In this Oct. 3, 2013, file photo, a custom-made semi-automatic hunting rifle with a high-capacity detachable magazine is displayed at TDS Guns in Rocklin, Calif. Calif. Lt. Gov. Gavin Newsom and a gun control advocacy group are proposing a 2016 ballot initiative to strengthen the state's gun control laws by restricting ammunition sales, barring possession of large-capacity assault-style magazines and requiring gun owners to report lost or stolen guns to law enforcement.

In this Oct. 3, 2013, file photo, a custom-made semi-automatic hunting rifle with a high-capacity detachable magazine is displayed at TDS Guns in Rocklin, Calif. Calif. Lt. Gov. Gavin Newsom and a gun control advocacy group are proposing a 2016 ballot initiative to strengthen the state's gun control laws by restricting ammunition sales, barring possession of large-capacity assault-style magazines and requiring gun owners to report lost or stolen guns to law enforcement. AP Photo/Rich Pedroncelli, File

The Pink Pistols’ homepage states it succinctly: “We teach queers to shoot. Then we teach others that we have done so.”
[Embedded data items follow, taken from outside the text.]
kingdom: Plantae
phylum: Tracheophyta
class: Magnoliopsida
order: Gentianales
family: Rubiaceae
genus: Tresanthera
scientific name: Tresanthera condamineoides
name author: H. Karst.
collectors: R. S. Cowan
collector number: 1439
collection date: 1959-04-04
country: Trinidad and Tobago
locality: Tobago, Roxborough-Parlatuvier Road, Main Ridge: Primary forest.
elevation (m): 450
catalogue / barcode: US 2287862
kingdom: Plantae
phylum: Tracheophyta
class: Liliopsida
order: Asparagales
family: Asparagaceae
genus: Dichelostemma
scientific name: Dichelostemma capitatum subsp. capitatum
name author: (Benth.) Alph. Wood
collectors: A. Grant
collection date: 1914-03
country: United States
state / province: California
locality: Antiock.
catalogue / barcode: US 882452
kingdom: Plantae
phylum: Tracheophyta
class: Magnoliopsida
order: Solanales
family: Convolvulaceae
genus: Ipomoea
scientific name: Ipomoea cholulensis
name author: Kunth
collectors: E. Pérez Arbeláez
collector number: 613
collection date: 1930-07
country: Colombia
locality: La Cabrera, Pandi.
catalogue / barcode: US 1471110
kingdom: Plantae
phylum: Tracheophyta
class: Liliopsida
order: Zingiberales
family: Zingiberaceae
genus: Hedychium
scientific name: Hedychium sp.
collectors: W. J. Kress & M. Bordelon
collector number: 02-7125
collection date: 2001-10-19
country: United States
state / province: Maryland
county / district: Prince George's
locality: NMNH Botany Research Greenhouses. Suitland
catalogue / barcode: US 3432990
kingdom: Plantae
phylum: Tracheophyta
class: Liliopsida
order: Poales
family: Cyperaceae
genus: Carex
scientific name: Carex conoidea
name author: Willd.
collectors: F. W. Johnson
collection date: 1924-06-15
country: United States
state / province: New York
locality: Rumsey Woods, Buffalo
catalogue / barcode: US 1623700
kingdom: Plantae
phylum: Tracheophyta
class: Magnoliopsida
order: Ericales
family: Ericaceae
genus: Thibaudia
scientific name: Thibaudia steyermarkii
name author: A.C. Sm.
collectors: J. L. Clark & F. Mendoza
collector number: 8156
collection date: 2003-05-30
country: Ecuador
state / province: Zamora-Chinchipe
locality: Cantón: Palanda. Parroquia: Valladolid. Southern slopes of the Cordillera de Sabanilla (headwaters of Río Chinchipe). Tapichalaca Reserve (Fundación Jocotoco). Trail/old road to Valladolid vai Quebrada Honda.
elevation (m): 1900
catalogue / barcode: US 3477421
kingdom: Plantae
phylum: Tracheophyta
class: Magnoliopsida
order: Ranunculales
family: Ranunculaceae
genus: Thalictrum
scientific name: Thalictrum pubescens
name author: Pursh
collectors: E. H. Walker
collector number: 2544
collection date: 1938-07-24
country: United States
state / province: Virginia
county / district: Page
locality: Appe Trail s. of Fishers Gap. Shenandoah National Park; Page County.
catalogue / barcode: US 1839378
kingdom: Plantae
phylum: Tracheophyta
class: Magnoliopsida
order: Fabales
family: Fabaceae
Their motto: “Pick on someone your own caliber.”

The group, which advocates for gay Americans to carry firearms, just won a major victory on Tuesday: a federal judge in Washington halted enforcement of a portion of the city’s strict gun law, ordering Washington DC police to stop requiring residents to demonstrate they have “a good reason to fear injury,” which he ruled places “an unconstitutional burden” on citizens’ right to bear arms.

The Pink Pistols challenged the city’s requirement that a person who wants to carry a concealed handgun outside the home show he or she has a “good reason to fear injury to his or her person or property” or another “proper reason” for carrying the weapon.

U.S. District Court Judge Richard J. Leon characterized the city’s law as an “understandable, but overly zealous, desire to restrict the right to carry in public a firearm for self-defense to the smallest possible number of law-abiding, responsible” citizens.

Charles Cooper, an attorney representing the shooting group, said Tuesday he was “really gratified” by the ruling.

On their website, The Pink Pistols write:

Armed queers don’t get bashed. We change the public perception of the sexual minorities, such that those who have in the past perceived them as safe targets for violence and hateful acts — beatings, assaults, rapes, murders — will realize that that now, a segment of the sexual minority population is now armed and effective with those arms. Those arms are also concealed, so they do not know which ones are safe to attack, and which are not…which they can harm as they have in the past, and which may draw a weapon and fight back.

Speaking to US News, Pink Pistols leader Gwen Patton explains her philosophy: “It’s been almost an automatic assumption that gay people won’t fight back, that they’re passive, they’re weak. We’re putting it out there that you don’t know which of the gay people out there are armed. … Don’t attack gay people because that could be a really bad decision.”

As it says on the website’s FAQ: “The Pink Pistols are the ones who have decided to no longer be safe targets. They have teeth. They will use them.”

So what exactly does the legal decision mean for gay people? Jimmy LaSalvia, a communications strategist, seems ambivalent in an interview with US News. LaSalvia was punched off his bicycle in 2011 from a teen who called him “faggot.” The group of thugs ran away when LaSalvia reached into his bag: “Does he have a gun…”

 

“I didn’t have a gun,” he admits. “But the kids who punched me weren’t sure if I did or not, and that was enough to disperse them and to stop the situation from escalating. There is a deterrence factor in there.”

After the attack, he did consider carrying a gun, but chose to carry pepper spray instead after carefully weighing the potential scenarios that could unfold if he chose to pack heat.

“I detemined having a loaded weapon wiht me all the time was too dangerous,” he says. “There are many things that are legal and should be legal in a free society, but it doesn’t mean you should do them. I certainly defend the rights of others to do so, I just don’t think it’s smart.”